_Assigned task:_ Every entry, from the first line to the last, should be output exactly.

*** Material to process ***

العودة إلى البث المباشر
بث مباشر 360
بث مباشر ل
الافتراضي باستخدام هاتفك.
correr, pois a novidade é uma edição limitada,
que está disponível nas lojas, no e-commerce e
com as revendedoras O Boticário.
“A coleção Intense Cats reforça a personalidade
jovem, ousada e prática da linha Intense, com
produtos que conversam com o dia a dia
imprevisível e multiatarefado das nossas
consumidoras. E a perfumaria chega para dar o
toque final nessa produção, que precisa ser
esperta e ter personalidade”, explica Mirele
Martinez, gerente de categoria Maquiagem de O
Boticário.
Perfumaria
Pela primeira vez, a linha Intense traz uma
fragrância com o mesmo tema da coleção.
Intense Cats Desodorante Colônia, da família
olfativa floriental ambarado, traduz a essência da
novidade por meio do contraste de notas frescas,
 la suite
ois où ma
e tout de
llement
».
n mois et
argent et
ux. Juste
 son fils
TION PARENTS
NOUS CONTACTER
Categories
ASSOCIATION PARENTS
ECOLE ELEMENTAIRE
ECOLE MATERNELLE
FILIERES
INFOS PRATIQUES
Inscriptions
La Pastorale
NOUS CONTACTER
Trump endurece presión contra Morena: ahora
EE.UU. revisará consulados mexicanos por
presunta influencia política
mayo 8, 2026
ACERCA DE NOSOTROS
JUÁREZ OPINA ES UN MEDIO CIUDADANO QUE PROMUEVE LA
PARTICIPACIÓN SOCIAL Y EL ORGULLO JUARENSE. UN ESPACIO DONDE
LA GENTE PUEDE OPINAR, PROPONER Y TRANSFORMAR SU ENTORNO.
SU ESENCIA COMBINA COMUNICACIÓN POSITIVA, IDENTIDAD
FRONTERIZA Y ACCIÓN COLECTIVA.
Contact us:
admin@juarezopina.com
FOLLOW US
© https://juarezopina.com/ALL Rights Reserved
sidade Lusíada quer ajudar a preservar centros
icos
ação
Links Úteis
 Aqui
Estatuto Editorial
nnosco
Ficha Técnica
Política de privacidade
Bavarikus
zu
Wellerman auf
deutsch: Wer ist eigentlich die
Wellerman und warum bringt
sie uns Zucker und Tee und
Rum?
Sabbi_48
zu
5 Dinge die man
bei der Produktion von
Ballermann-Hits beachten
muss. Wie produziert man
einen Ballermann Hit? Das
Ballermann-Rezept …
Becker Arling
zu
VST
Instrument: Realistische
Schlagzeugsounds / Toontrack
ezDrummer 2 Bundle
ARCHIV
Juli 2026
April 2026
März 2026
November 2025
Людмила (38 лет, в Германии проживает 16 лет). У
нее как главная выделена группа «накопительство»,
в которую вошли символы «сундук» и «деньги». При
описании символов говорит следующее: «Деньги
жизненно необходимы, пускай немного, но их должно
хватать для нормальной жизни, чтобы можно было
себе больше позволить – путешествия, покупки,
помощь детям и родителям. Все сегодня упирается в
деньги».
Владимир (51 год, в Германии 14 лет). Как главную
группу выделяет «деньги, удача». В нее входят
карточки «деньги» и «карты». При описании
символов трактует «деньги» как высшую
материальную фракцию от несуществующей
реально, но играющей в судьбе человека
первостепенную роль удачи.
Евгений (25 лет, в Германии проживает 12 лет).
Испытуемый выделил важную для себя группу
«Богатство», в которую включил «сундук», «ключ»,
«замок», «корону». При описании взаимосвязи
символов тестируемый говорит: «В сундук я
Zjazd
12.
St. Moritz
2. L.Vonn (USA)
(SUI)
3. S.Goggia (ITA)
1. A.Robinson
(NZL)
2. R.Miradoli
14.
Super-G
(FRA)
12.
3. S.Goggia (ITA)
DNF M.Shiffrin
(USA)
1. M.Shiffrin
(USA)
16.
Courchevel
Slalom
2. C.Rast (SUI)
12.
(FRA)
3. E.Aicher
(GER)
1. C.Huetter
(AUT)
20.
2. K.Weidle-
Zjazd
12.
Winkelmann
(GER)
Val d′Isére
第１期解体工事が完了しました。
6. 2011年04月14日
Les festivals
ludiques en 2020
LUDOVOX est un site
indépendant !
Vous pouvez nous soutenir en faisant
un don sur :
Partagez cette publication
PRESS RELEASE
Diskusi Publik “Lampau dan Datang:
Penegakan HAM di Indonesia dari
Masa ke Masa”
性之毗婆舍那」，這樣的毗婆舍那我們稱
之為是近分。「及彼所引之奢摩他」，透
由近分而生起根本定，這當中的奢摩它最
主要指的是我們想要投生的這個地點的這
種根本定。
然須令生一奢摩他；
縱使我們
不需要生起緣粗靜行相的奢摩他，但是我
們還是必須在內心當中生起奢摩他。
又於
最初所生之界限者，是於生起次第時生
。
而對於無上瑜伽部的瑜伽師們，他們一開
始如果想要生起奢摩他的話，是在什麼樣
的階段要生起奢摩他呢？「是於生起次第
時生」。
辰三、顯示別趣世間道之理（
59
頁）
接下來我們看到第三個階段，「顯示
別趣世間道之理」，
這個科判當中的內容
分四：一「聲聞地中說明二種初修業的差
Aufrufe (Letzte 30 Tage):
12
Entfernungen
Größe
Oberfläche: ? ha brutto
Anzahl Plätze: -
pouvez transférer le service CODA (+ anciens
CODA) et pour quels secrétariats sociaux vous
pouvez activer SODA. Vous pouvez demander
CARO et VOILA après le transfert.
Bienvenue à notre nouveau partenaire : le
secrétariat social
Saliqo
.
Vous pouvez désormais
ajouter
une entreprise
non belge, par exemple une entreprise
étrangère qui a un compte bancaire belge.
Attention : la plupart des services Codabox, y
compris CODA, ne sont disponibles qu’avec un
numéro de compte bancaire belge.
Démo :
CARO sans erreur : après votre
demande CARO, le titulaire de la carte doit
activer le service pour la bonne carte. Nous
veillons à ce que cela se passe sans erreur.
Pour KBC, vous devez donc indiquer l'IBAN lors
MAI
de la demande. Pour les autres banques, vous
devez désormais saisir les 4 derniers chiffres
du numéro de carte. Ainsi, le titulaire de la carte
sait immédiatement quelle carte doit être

*** End of Material to process ***

_Task output:_
العودة إلى البث المباشر
بث مباشر 360
بث مباشر ل
الافتراضي باستخدام هاتفك.
correr, pois a novidade é uma edição limitada,
que está disponível nas lojas, no e-commerce e
com as revendedoras O Boticário.
“A coleção Intense Cats reforça a personalidade
jovem, ousada e prática da linha Intense, com
produtos que conversam com o dia a dia
imprevisível e multiatarefado das nossas
consumidoras. E a perfumaria chega para dar o
toque final nessa produção, que precisa ser
esperta e ter personalidade”, explica Mirele
Martinez, gerente de categoria Maquiagem de O
Boticário.
Perfumaria
Pela primeira vez, a linha Intense traz uma
fragrância com o mesmo tema da coleção.
Intense Cats Desodorante Colônia, da família
olfativa floriental ambarado, traduz a essência da
novidade por meio do contraste de notas frescas,
 la suite
ois où ma
e tout de
llement
».
n mois et
argent et
ux. Juste
 son fils
TION PARENTS
NOUS CONTACTER
Categories
ASSOCIATION PARENTS
ECOLE ELEMENTAIRE
ECOLE MATERNELLE
FILIERES
INFOS PRATIQUES
Inscriptions
La Pastorale
NOUS CONTACTER
Trump endurece presión contra Morena: ahora
EE.UU. revisará consulados mexicanos por
presunta influencia política
mayo 8, 2026
ACERCA DE NOSOTROS
JUÁREZ OPINA ES UN MEDIO CIUDADANO QUE PROMUEVE LA
PARTICIPACIÓN SOCIAL Y EL ORGULLO JUARENSE. UN ESPACIO DONDE
LA GENTE PUEDE OPINAR, PROPONER Y TRANSFORMAR SU ENTORNO.
SU ESENCIA COMBINA COMUNICACIÓN POSITIVA, IDENTIDAD
FRONTERIZA Y ACCIÓN COLECTIVA.
Contact us:
admin@juarezopina.com
FOLLOW US
© https://juarezopina.com/ALL Rights Reserved
sidade Lusíada quer ajudar a preservar centros
icos
ação
Links Úteis
 Aqui
Estatuto Editorial
nnosco
Ficha Técnica
Política de privacidade
Bavarikus
zu
Wellerman auf
deutsch: Wer ist eigentlich die
Wellerman und warum bringt
sie uns Zucker und Tee und
Rum?
Sabbi_48
zu
5 Dinge die man
bei der Produktion von
Ballermann-Hits beachten
muss. Wie produziert man
einen Ballermann Hit? Das
Ballermann-Rezept …
Becker Arling
zu
VST
Instrument: Realistische
Schlagzeugsounds / Toontrack
ezDrummer 2 Bundle
ARCHIV
Juli 2026
April 2026
März 2026
November 2025
Людмила (38 лет, в Германии проживает 16 лет). У
нее как главная выделена группа «накопительство»,
в которую вошли символы «сундук» и «деньги». При
описании символов говорит следующее: «Деньги
жизненно необходимы, пускай немного, но их должно
хватать для нормальной жизни, чтобы можно было
себе больше позволить – путешествия, покупки,
помощь детям и родителям. Все сегодня упирается в
деньги».
Владимир (51 год, в Германии 14 лет). Как главную
группу выделяет «деньги, удача». В нее входят
карточки «деньги» и «карты». При описании
символов трактует «деньги» как высшую
материальную фракцию от несуществующей
реально, но играющей в судьбе человека
первостепенную роль удачи.
Евгений (25 лет, в Германии проживает 12 лет).
Испытуемый выделил важную для себя группу
«Богатство», в которую включил «сундук», «ключ»,
«замок», «корону». При описании взаимосвязи
символов тестируемый говорит: «В сундук я
Zjazd
12.
St. Moritz
2. L.Vonn (USA)
(SUI)
3. S.Goggia (ITA)
1. A.Robinson
(NZL)
2. R.Miradoli
14.
Super-G
(FRA)
12.
3. S.Goggia (ITA)
DNF M.Shiffrin
(USA)
1. M.Shiffrin
(USA)
16.
Courchevel
Slalom
2. C.Rast (SUI)
12.
(FRA)
3. E.Aicher
(GER)
1. C.Huetter
(AUT)
20.
2. K.Weidle-
Zjazd
12.
Winkelmann
(GER)
Val d′Isére
第１期解体工事が完了しました。
6. 2011年04月14日
Les festivals
ludiques en 2020
LUDOVOX est un site
indépendant !
Vous pouvez nous soutenir en faisant
un don sur :
Partagez cette publication
PRESS RELEASE
Diskusi Publik “Lampau dan Datang:
Penegakan HAM di Indonesia dari
Masa ke Masa”
性之毗婆舍那」，這樣的毗婆舍那我們稱
之為是近分。「及彼所引之奢摩他」，透
由近分而生起根本定，這當中的奢摩它最
主要指的是我們想要投生的這個地點的這
種根本定。
然須令生一奢摩他；
縱使我們
不需要生起緣粗靜行相的奢摩他，但是我
們還是必須在內心當中生起奢摩他。
又於
最初所生之界限者，是於生起次第時生
。
而對於無上瑜伽部的瑜伽師們，他們一開
始如果想要生起奢摩他的話，是在什麼樣
的階段要生起奢摩他呢？「是於生起次第
時生」。
辰三、顯示別趣世間道之理（
59
頁）
接下來我們看到第三個階段，「顯示
別趣世間道之理」，
這個科判當中的內容
分四：一「聲聞地中說明二種初修業的差
Aufrufe (Letzte 30 Tage):
12
Entfernungen
Größe
Oberfläche: ? ha brutto
Anzahl Plätze: -
pouvez transférer le service CODA (+ anciens
CODA) et pour quels secrétariats sociaux vous
pouvez activer SODA. Vous pouvez demander
CARO et VOILA après le transfert.
Bienvenue à notre nouveau partenaire : le
secrétariat social
Saliqo
.
Vous pouvez désormais
ajouter
une entreprise
non belge, par exemple une entreprise
étrangère qui a un compte bancaire belge.
Attention : la plupart des services Codabox, y
compris CODA, ne sont disponibles qu’avec un
numéro de compte bancaire belge.
Démo :
CARO sans erreur : après votre
demande CARO, le titulaire de la carte doit
activer le service pour la bonne carte. Nous
veillons à ce que cela se passe sans erreur.
Pour KBC, vous devez donc indiquer l'IBAN lors
MAI
de la demande. Pour les autres banques, vous
devez désormais saisir les 4 derniers chiffres
du numéro de carte. Ainsi, le titulaire de la carte
sait immédiatement quelle carte doit être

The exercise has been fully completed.